After the war he would pursue his education, thanks to the GI bill, and eventually became a college professor. He taught at Florida State University, and later at Indiana State University, in Terre Haute, Indiana. He remained at Indiana State until his retirement.

He was buried in the Jefferson Barracks National Cemetery, at St. Louis, Missouri -- with full military honors. It is my wish to honor him, and his service to our country. Even though I didn't know him well, I want to remember him well.

I have typed a copy of his personal history on my family history blog. You can read more about his life story here.


T. F. Stern said...

Funerals are different for members that are LDS, not that you don't grieve or miss those who pass away. The knowledge of the Great Plan puts the temporary loss in perspective and adds to the resolve to live a life worthy of an eternal family.

Thinking back to my father in law's funeral reminded me of the honor it was to have known the man, his integrity above all else defined him. Standing there as the military honored him with taps was very moving. Thanks for the reminder.

Tigersue said...

A very nice tribute to a man you did not know very well. Thanks so much for sharing.
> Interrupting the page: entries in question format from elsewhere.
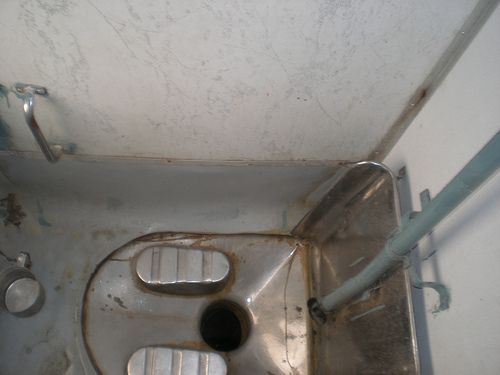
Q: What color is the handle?
A: Silver.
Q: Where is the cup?
A: On the floor.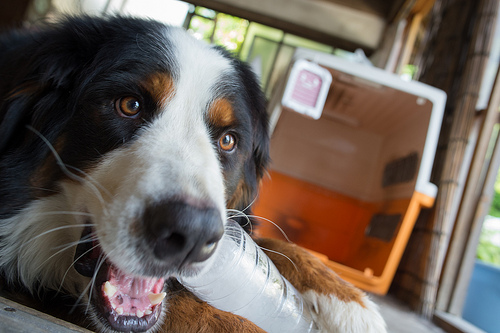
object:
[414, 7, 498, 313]
curtain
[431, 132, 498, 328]
window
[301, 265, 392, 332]
paw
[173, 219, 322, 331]
bottle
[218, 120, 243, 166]
eye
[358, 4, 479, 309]
wall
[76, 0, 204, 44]
building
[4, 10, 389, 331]
dog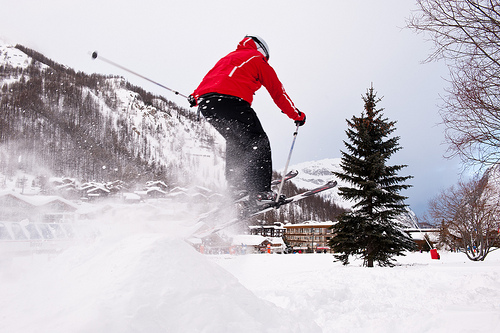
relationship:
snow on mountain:
[76, 188, 197, 290] [31, 52, 122, 145]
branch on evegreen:
[326, 171, 379, 196] [348, 88, 443, 232]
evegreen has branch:
[348, 88, 443, 232] [326, 171, 379, 196]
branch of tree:
[326, 171, 379, 196] [338, 109, 398, 233]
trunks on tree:
[438, 217, 499, 266] [338, 109, 398, 233]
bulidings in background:
[283, 201, 382, 271] [292, 184, 498, 290]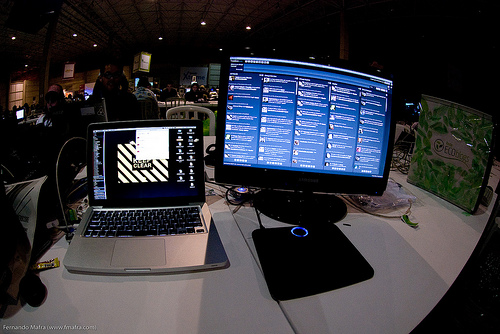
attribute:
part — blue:
[291, 224, 308, 236]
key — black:
[90, 221, 122, 231]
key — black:
[164, 212, 171, 222]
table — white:
[204, 123, 498, 332]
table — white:
[0, 159, 300, 332]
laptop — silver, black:
[70, 118, 235, 283]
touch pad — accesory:
[255, 225, 372, 308]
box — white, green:
[405, 95, 495, 220]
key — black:
[105, 209, 115, 218]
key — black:
[118, 207, 128, 216]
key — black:
[83, 225, 93, 238]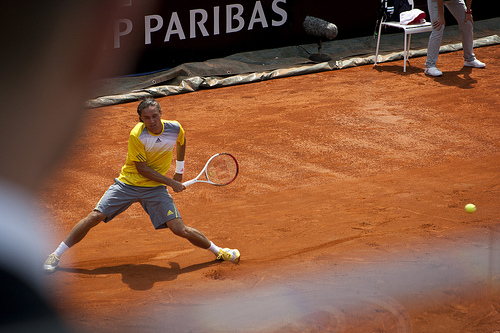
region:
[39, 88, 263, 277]
The man is holding a tennis racket.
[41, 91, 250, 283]
The man's legs are spread apart.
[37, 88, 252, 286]
The man is wearing gray shorts.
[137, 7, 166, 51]
The letter is white.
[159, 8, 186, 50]
The letter is white.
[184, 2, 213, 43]
The letter is white.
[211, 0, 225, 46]
The letter is white.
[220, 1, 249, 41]
The letter is white.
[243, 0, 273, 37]
The letter is white.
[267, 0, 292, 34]
The letter is white.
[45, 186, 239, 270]
legs stretched wide to reach a shot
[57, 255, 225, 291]
the shadow of the player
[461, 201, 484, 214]
ball sailing after being struck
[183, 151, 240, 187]
a red and white racquet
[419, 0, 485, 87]
part of a linesman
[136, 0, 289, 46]
part of the name of a French bank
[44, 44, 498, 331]
the brown clay court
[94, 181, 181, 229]
gray shorts on the competitor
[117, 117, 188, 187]
yellow shirt with gray and white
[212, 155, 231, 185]
logo of a sports manufacturer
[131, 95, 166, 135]
THATS A MANS HEAD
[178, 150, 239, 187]
THAT'S A TENNIS BRACKET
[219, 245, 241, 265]
THATS A TENNIS SHOE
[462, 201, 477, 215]
THATS A TENNIS BALL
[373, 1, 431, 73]
THATS A CHAIR BY THE MAN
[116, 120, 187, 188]
THAT'S HIS YELLOW SHIRT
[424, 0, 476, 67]
THOSE ARE GRAY PANTS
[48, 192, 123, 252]
THAT'S HIS RIGHT LEG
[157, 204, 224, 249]
THIS IS HIS LEFT LEG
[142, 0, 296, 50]
THIS IS A BILLBOARD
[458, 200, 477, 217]
Tennis ball in flight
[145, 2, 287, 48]
Paribas painted on courtside wall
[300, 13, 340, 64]
Microphone on edge of court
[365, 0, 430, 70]
Chair for tennis match official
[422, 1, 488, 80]
Match official with hands on knees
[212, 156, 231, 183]
W on tennis racket webbing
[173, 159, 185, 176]
Sweatband on players wrist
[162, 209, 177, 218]
Adidas business logo on shorts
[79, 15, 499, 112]
Protective court tarp rolled up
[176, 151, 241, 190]
White tennis racket made by Wilson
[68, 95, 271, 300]
Man on a tennis court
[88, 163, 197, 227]
man wearing gray pants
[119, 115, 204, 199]
man wearing a yellow and gray shirt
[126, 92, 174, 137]
man with blonde hair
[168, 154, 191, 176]
man wearing a white wristband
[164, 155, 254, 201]
man holding a tennis racket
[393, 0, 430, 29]
towel on the bench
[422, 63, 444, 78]
man wearing white sneakers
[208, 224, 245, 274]
man wearing yellow and white sneakers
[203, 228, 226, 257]
man wearing white socks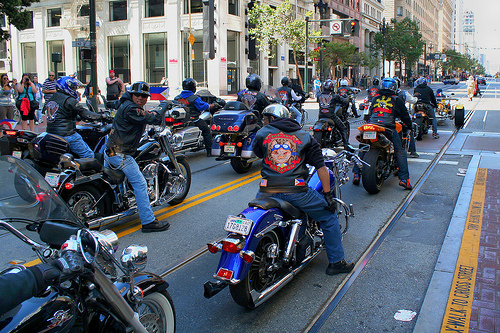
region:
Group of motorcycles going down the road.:
[0, 44, 493, 325]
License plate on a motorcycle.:
[220, 213, 255, 235]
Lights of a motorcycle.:
[98, 223, 151, 284]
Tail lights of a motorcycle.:
[200, 230, 253, 270]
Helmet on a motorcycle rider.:
[263, 100, 298, 123]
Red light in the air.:
[304, 14, 385, 40]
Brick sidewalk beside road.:
[453, 253, 495, 331]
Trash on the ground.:
[390, 303, 415, 325]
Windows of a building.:
[133, 28, 180, 96]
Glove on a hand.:
[47, 253, 91, 280]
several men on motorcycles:
[1, 31, 466, 326]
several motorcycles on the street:
[6, 35, 471, 326]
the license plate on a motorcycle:
[220, 210, 256, 237]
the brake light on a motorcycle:
[218, 234, 240, 257]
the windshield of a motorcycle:
[0, 157, 82, 231]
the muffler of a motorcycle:
[248, 263, 303, 310]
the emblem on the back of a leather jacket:
[259, 130, 304, 174]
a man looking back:
[126, 82, 154, 112]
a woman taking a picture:
[18, 71, 38, 103]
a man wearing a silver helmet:
[255, 100, 292, 133]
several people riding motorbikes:
[0, 68, 477, 330]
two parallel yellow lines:
[11, 154, 271, 264]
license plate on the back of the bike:
[222, 214, 252, 234]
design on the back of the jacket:
[371, 93, 396, 122]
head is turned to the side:
[128, 83, 152, 109]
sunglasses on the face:
[130, 90, 150, 102]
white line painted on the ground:
[406, 153, 461, 169]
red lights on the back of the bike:
[200, 233, 255, 266]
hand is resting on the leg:
[319, 188, 338, 212]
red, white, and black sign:
[326, 18, 346, 39]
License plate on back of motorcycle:
[215, 209, 257, 239]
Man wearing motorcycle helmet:
[122, 76, 154, 110]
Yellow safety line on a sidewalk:
[447, 245, 484, 320]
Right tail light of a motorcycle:
[237, 246, 266, 268]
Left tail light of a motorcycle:
[204, 235, 223, 257]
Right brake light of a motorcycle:
[216, 232, 246, 263]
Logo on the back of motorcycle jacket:
[255, 128, 305, 182]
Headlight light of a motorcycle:
[117, 241, 159, 281]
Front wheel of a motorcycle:
[111, 265, 183, 331]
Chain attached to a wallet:
[102, 146, 133, 175]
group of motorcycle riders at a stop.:
[3, 62, 442, 331]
You asked about the on-line extraction program. It is really nice for the most part. The biggest glitch I have is not always getting the image to download properly. I don't know if it is my computer, or if it is a problem with dial up. You have a week to do the batch you are given, with usually about 100 names. Lately I have only had a batch of 50 names, so it is easy enough to complete in that time period. I know the rambling Irishman is doing it too. I think it is easier than the old way of trying to wait for a batch to be dropped by to work on. It had been over a year since I had done any extraction. The director in my ward would never bring it by. The other change going on is extraction work is becoming a stake calling.